Ein Bericht von Daniel Theler / Walliser Bote (01.05.2017)

Brig-Glis. Am 11. Mai steht die Premiere des neuen Stücks der Visper Jungschauspieler im Briger Kellertheater an. Das Ensemble behandelt darin das Thema sexuelle Gewalt.

«Die Schaukel» handelt von der 15-jährigen Dvori, die auf einem alten Spielplatz auf vier Schulkameraden trifft. Während sie sich an einem der Jungs sehr interessiert zeigt, nehmen diese sie nicht für voll. Um das Mädchen etwas anzustacheln, entwickelt sich unter den Protagonisten eine Art Spielchen. Was harmlos beginnt, entwickelt plötzlich eine ganz eigene Dynamik und endet in einer Tragödie: Das Mädchen wird vergewaltigt.

Starkes Skript

«Es kann gut sein, dass man ein Dutzend oder mehr Texte liest, bis man das richtige Stück gefunden hat», sagt Regisseur Johannes Millius. «In diesem Fall war es aber das dritte oder vierte Skript, das mir in die Hände fiel. Ich habe es sofort komplett durchgelesen und war begeistert von diesem starken Text der israelischen Autorin Edna Mazya», führt er aus.

So kam es dazu, dass das Ensemble vor einem halben Jahr mit den Proben begann. Keine einfache Sache bei einem solch ernsten Thema, weiss Millius: «Am Anfang ging es vor allem darum, gemeinsam über das Thema zu sprechen und sich der Thematik so zu nähern.» Zusätzlich habe er sich mit Psychologen, Juristen und einer Sozialarbeiterin über das Thema ausgetauscht, um sich den verschiedenen Ebenen der Thematik anzunähern.

Im Stück selber pendelt der Schauplatz jeweils zwischen dem Gerichtsaal, in dem der Fall verhandelt wird, und dem Ort des Geschehens, an dem die Tat in Form von Rückblenden genauer beleuchtet wird. Die fünf Darsteller spielen daher jeweils zwei Rollen.

Respekt und Sorgfalt

Wichtig ist für Millius, dass das Stück nicht moralisch wird: «Das Stück verhaftet sich nicht in einem stereotypischen Schema. Die Jungs sind nicht einfach die bösen Übeltäter und das Mädchen nicht einfach das wehrlose Opfer. Es war daher bei der Umsetzung nicht so schwierig, den Moral-Aspekt rauszuhalten.»

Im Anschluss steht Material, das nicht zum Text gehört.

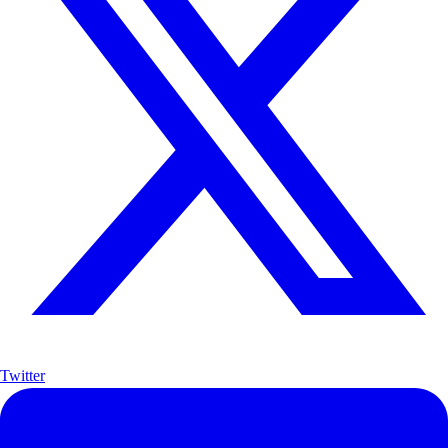
Twitter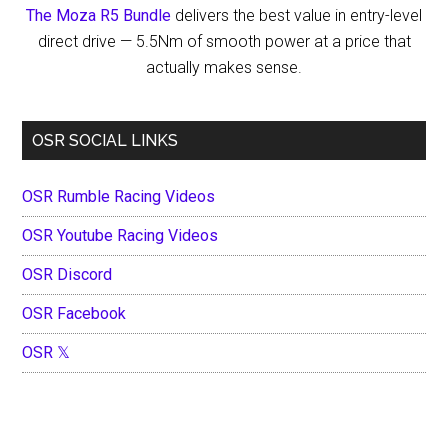
The Moza R5 Bundle
delivers the best value in entry-level
Row
direct drive — 5.5Nm of smooth power at a price that
Start
actually makes sense.
Anyway
OSR SOCIAL LINKS
OSR Rumble Racing Videos
OSR Youtube Racing Videos
OSR Discord
OSR Facebook
OSR 𝕏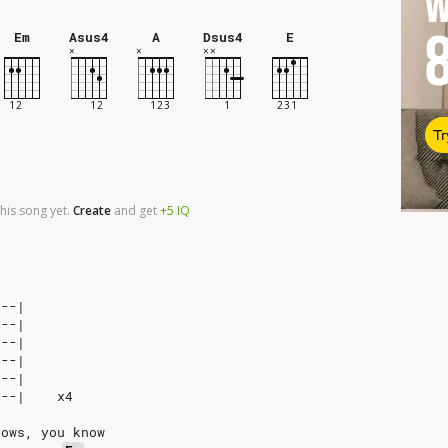
W
Em
Asus4
A
Dsus4
E
Tr
his song yet.
Create
and
get
+5
IQ
---|
---|
---|
---|
---|
---|    x4
nows, you know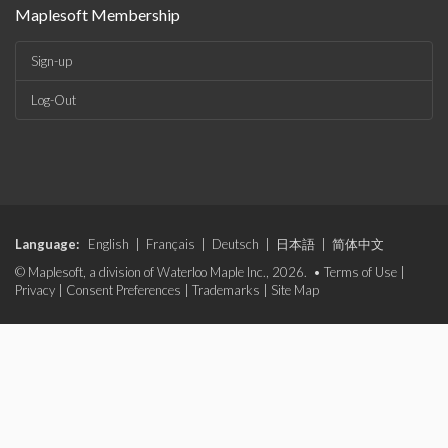
Maplesoft Membership
Sign-up
Log-Out
Language:
English
|
Français
|
Deutsch
|
日本語
|
简体中文
© Maplesoft, a division of Waterloo Maple Inc., 2026. •
Terms of Use
|
Privacy
|
Consent Preferences
|
Trademarks
|
Site Map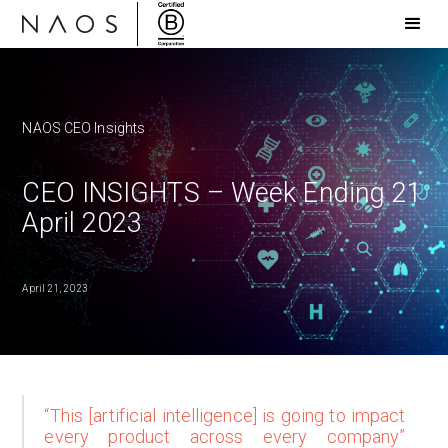
NAOS CEO Insights
CEO INSIGHTS – Week Ending 21
April 2023
April 21, 2023
“This [artificial intelligence] is going to impact
every product across every company”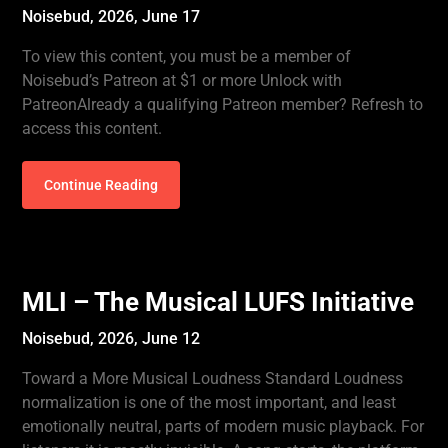
Noisebud,
2026, June 17
To view this content, you must be a member of
Noisebud’s Patreon at $1 or more Unlock with
PatreonAlready a qualifying Patreon member? Refresh to
access this content.
Continue Reading
MLI – The Musical LUFS Initiative
Noisebud,
2026, June 12
Toward a More Musical Loudness Standard Loudness
normalization is one of the most important, and least
emotionally neutral, parts of modern music playback. For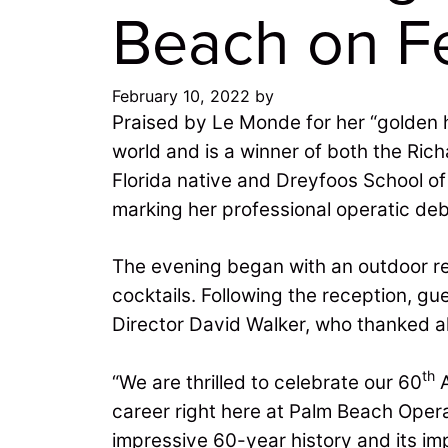
Beach on Fe
February 10, 2022
by
Praised by Le Monde for her “golden h
world and is a winner of both the Ric
Florida native and Dreyfoos School o
marking her professional operatic de
The evening began with an outdoor rec
cocktails. Following the reception, g
Director David Walker, who thanked al
th
“We are thrilled to celebrate our 60
A
career right here at Palm Beach Opera
impressive 60-year history and its im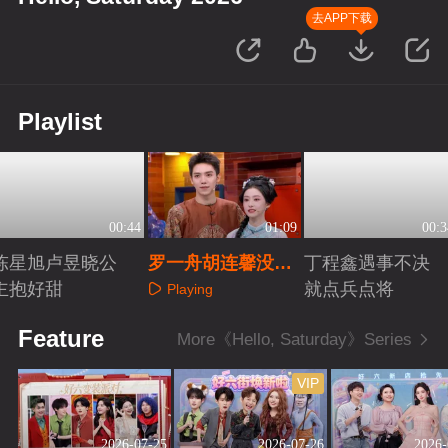
去APP下载
Playlist
00:44
01:09
00:3
陈星旭卢昱晓公
罗一舟胡连馨没有
丁程鑫遇事不决
主抱好甜
剧本全是默契
就点兵点将
Playing
Playing
Playing
Feature
More《Hello, Saturday》Series
VIP
2026-07-25
2026-07-26
2026-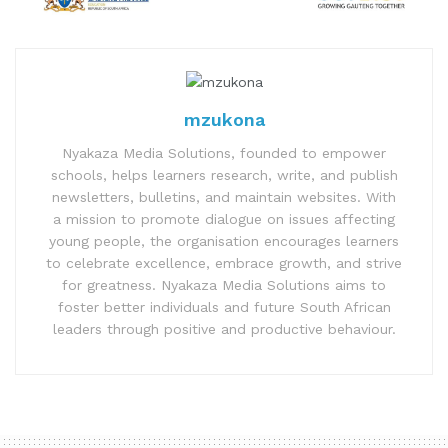
mzukona
Nyakaza Media Solutions, founded to empower
schools, helps learners research, write, and publish
newsletters, bulletins, and maintain websites. With
a mission to promote dialogue on issues affecting
young people, the organisation encourages learners
to celebrate excellence, embrace growth, and strive
for greatness. Nyakaza Media Solutions aims to
foster better individuals and future South African
leaders through positive and productive behaviour.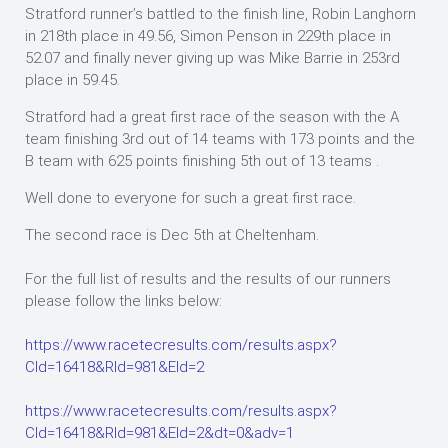
Stratford runner’s battled to the finish line, Robin Langhorn
in 218th place in 49.56, Simon Penson in 229th place in
52.07 and finally never giving up was Mike Barrie in 253rd
place in 59.45.
Stratford had a great first race of the season with the A
team finishing 3rd out of 14 teams with 173 points and the
B team with 625 points finishing 5th out of 13 teams .
Well done to everyone for such a great first race.
The second race is Dec 5th at Cheltenham.
For the full list of results and the results of our runners
please follow the links below:
https://www.racetecresults.com/results.aspx?
CId=16418&RId=981&EId=2
https://www.racetecresults.com/results.aspx?
CId=16418&RId=981&EId=2&dt=0&adv=1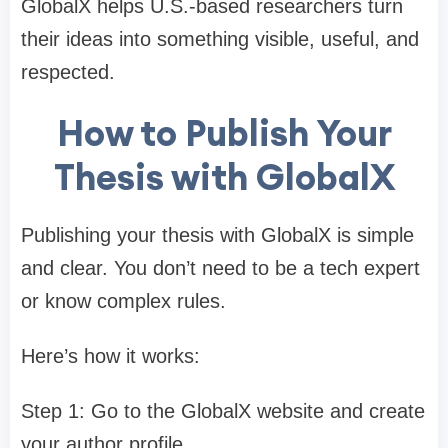
GlobalX helps U.S.-based researchers turn
their ideas into something visible, useful, and
respected.
How to Publish Your
Thesis with GlobalX
Publishing your thesis with GlobalX is simple
and clear. You don’t need to be a tech expert
or know complex rules.
Here’s how it works:
Step 1: Go to the GlobalX website and create
your author profile.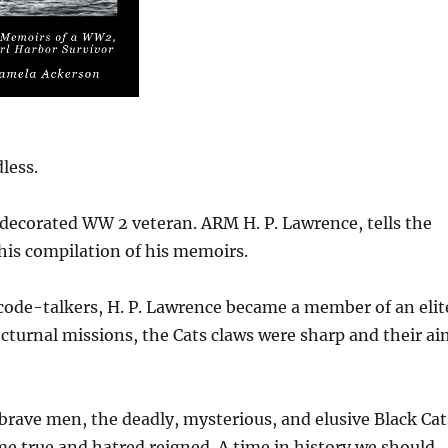
less.
 decorated WW 2 veteran. ARM H. P. Lawrence, tells the
this compilation of his memoirs.
code-talkers, H. P. Lawrence became a member of an elit
nocturnal missions, the Cats claws were sharp and their a
 brave men, the deadly, mysterious, and elusive Black Cat
me true and hatred reigned. A time in history we should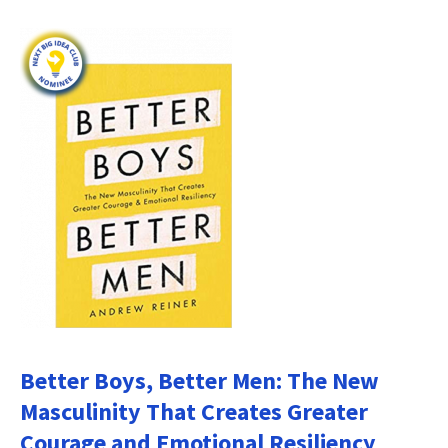
Better Boys, Better Men: The New
Masculinity That Creates Greater
Courage and Emotional Resiliency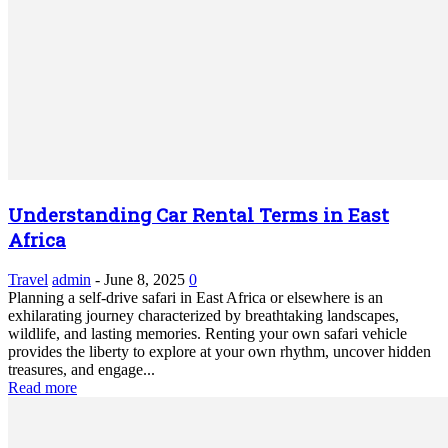
Understanding Car Rental Terms in East
Africa
Travel
admin
-
June 8, 2025
0
Planning a self-drive safari in East Africa or elsewhere is an
exhilarating journey characterized by breathtaking landscapes,
wildlife, and lasting memories. Renting your own safari vehicle
provides the liberty to explore at your own rhythm, uncover hidden
treasures, and engage...
Read more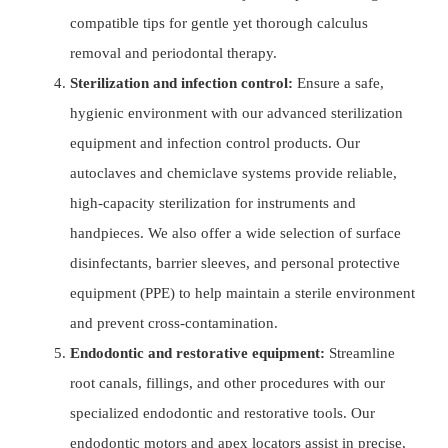
compatible tips for gentle yet thorough calculus
removal and periodontal therapy.
Sterilization and infection control:
Ensure a safe,
hygienic environment with our advanced sterilization
equipment and infection control products. Our
autoclaves and chemiclave systems provide reliable,
high-capacity sterilization for instruments and
handpieces. We also offer a wide selection of surface
disinfectants, barrier sleeves, and personal protective
equipment (PPE) to help maintain a sterile environment
and prevent cross-contamination.
Endodontic and restorative equipment:
Streamline
root canals, fillings, and other procedures with our
specialized endodontic and restorative tools. Our
endodontic motors and apex locators assist in precise,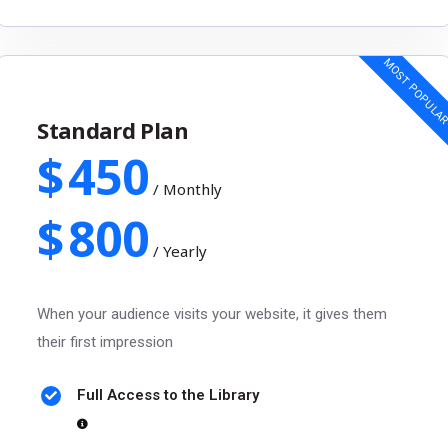
MOST POPULA
Standard Plan
$
450
/
Monthly
$
800
/
Yearly
When your audience visits your website, it gives them
their first impression
Full Access to the Library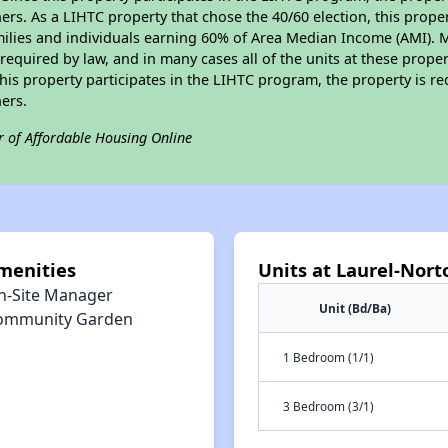
s. As a LIHTC property that chose the 40/60 election, this propert
amilies and individuals earning 60% of Area Median Income (AMI). 
required by law, and in many cases all of the units at these proper
his property participates in the LIHTC program, the property is re
ers.
r of Affordable Housing Online
menities
Units at Laurel-Nor
n-Site Manager
Unit (Bd/Ba)
ommunity Garden
1 Bedroom (1/1)
3 Bedroom (3/1)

Und doch: Bei einem so düsteren wie realen Thema spürt man als Regisseur natürlich auch einen gewissen Druck und eine Verantwortung. Dies sei bei ernsten Themen generell der Fall, sagt Millius: «Uns war es daher wichtig, das Ganze mit viel Respekt und Sorgfalt anzugehen, damit wir den Erwartungen an uns gerecht werden.»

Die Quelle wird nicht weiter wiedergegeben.